====== LISTING ======

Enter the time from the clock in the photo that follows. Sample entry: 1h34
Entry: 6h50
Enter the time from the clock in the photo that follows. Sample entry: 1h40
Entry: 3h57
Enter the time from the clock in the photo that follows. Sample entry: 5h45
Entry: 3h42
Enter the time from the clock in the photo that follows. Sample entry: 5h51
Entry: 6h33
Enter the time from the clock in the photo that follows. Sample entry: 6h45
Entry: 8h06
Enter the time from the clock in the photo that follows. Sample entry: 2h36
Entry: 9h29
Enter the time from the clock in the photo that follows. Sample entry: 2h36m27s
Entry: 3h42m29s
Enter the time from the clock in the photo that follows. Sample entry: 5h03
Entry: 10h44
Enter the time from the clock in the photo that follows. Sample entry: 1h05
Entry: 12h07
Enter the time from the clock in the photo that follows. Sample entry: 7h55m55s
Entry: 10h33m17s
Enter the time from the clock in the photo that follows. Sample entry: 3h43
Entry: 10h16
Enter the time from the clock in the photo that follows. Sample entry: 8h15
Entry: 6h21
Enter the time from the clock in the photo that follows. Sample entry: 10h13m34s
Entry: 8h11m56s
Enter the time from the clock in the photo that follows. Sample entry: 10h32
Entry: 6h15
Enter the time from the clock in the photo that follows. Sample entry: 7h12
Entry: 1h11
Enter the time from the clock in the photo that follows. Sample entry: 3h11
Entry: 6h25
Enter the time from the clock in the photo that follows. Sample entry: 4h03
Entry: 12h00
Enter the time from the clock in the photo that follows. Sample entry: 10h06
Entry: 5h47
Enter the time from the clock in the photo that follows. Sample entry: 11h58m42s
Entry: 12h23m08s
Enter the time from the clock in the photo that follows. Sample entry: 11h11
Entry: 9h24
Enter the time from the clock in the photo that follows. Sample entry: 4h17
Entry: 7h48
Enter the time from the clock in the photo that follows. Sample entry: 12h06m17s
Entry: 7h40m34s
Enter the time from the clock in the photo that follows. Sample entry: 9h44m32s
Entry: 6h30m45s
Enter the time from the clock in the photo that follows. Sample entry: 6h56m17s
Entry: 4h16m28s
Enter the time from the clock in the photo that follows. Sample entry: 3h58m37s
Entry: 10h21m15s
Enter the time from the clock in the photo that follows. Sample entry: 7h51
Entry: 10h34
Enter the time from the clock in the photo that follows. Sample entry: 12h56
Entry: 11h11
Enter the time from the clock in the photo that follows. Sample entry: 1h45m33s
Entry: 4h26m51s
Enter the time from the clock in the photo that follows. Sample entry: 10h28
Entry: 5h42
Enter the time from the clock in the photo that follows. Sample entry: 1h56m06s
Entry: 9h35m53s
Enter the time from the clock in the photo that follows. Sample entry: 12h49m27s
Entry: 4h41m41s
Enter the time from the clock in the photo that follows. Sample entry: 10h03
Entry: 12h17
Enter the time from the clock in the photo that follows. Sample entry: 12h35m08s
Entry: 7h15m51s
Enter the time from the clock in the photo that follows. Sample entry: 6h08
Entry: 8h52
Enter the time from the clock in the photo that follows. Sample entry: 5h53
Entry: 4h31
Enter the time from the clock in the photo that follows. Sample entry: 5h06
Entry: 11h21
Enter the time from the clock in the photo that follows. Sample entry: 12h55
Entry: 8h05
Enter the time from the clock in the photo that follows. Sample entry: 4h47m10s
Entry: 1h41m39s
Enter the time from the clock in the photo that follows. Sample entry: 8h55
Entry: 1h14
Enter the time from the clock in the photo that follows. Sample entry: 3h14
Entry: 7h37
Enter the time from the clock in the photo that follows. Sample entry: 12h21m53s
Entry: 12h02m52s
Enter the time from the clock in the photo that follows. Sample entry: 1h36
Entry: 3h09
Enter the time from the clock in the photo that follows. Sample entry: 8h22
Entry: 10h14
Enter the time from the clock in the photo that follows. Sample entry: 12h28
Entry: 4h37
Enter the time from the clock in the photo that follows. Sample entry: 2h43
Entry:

======

> **EXERCISE AIM**
Rewrite all of the material above as a numbered list, with each line as its own item and any blank lines left out.

> **CORRECT RESULT**
1. Enter the time from the clock in the photo that follows. Sample entry: 1h34
2. Entry: 6h50
3. Enter the time from the clock in the photo that follows. Sample entry: 1h40
4. Entry: 3h57
5. Enter the time from the clock in the photo that follows. Sample entry: 5h45
6. Entry: 3h42
7. Enter the time from the clock in the photo that follows. Sample entry: 5h51
8. Entry: 6h33
9. Enter the time from the clock in the photo that follows. Sample entry: 6h45
10. Entry: 8h06
11. Enter the time from the clock in the photo that follows. Sample entry: 2h36
12. Entry: 9h29
13. Enter the time from the clock in the photo that follows. Sample entry: 2h36m27s
14. Entry: 3h42m29s
15. Enter the time from the clock in the photo that follows. Sample entry: 5h03
16. Entry: 10h44
17. Enter the time from the clock in the photo that follows. Sample entry: 1h05
18. Entry: 12h07
19. Enter the time from the clock in the photo that follows. Sample entry: 7h55m55s
20. Entry: 10h33m17s
21. Enter the time from the clock in the photo that follows. Sample entry: 3h43
22. Entry: 10h16
23. Enter the time from the clock in the photo that follows. Sample entry: 8h15
24. Entry: 6h21
25. Enter the time from the clock in the photo that follows. Sample entry: 10h13m34s
26. Entry: 8h11m56s
27. Enter the time from the clock in the photo that follows. Sample entry: 10h32
28. Entry: 6h15
29. Enter the time from the clock in the photo that follows. Sample entry: 7h12
30. Entry: 1h11
31. Enter the time from the clock in the photo that follows. Sample entry: 3h11
32. Entry: 6h25
33. Enter the time from the clock in the photo that follows. Sample entry: 4h03
34. Entry: 12h00
35. Enter the time from the clock in the photo that follows. Sample entry: 10h06
36. Entry: 5h47
37. Enter the time from the clock in the photo that follows. Sample entry: 11h58m42s
38. Entry: 12h23m08s
39. Enter the time from the clock in the photo that follows. Sample entry: 11h11
40. Entry: 9h24
41. Enter the time from the clock in the photo that follows. Sample entry: 4h17
42. Entry: 7h48
43. Enter the time from the clock in the photo that follows. Sample entry: 12h06m17s
44. Entry: 7h40m34s
45. Enter the time from the clock in the photo that follows. Sample entry: 9h44m32s
46. Entry: 6h30m45s
47. Enter the time from the clock in the photo that follows. Sample entry: 6h56m17s
48. Entry: 4h16m28s
49. Enter the time from the clock in the photo that follows. Sample entry: 3h58m37s
50. Entry: 10h21m15s
51. Enter the time from the clock in the photo that follows. Sample entry: 7h51
52. Entry: 10h34
53. Enter the time from the clock in the photo that follows. Sample entry: 12h56
54. Entry: 11h11
55. Enter the time from the clock in the photo that follows. Sample entry: 1h45m33s
56. Entry: 4h26m51s
57. Enter the time from the clock in the photo that follows. Sample entry: 10h28
58. Entry: 5h42
59. Enter the time from the clock in the photo that follows. Sample entry: 1h56m06s
60. Entry: 9h35m53s
61. Enter the time from the clock in the photo that follows. Sample entry: 12h49m27s
62. Entry: 4h41m41s
63. Enter the time from the clock in the photo that follows. Sample entry: 10h03
64. Entry: 12h17
65. Enter the time from the clock in the photo that follows. Sample entry: 12h35m08s
66. Entry: 7h15m51s
67. Enter the time from the clock in the photo that follows. Sample entry: 6h08
68. Entry: 8h52
69. Enter the time from the clock in the photo that follows. Sample entry: 5h53
70. Entry: 4h31
71. Enter the time from the clock in the photo that follows. Sample entry: 5h06
72. Entry: 11h21
73. Enter the time from the clock in the photo that follows. Sample entry: 12h55
74. Entry: 8h05
75. Enter the time from the clock in the photo that follows. Sample entry: 4h47m10s
76. Entry: 1h41m39s
77. Enter the time from the clock in the photo that follows. Sample entry: 8h55
78. Entry: 1h14
79. Enter the time from the clock in the photo that follows. Sample entry: 3h14
80. Entry: 7h37
81. Enter the time from the clock in the photo that follows. Sample entry: 12h21m53s
82. Entry: 12h02m52s
83. Enter the time from the clock in the photo that follows. Sample entry: 1h36
84. Entry: 3h09
85. Enter the time from the clock in the photo that follows. Sample entry: 8h22
86. Entry: 10h14
87. Enter the time from the clock in the photo that follows. Sample entry: 12h28
88. Entry: 4h37
89. Enter the time from the clock in the photo that follows. Sample entry: 2h43
90. Entry:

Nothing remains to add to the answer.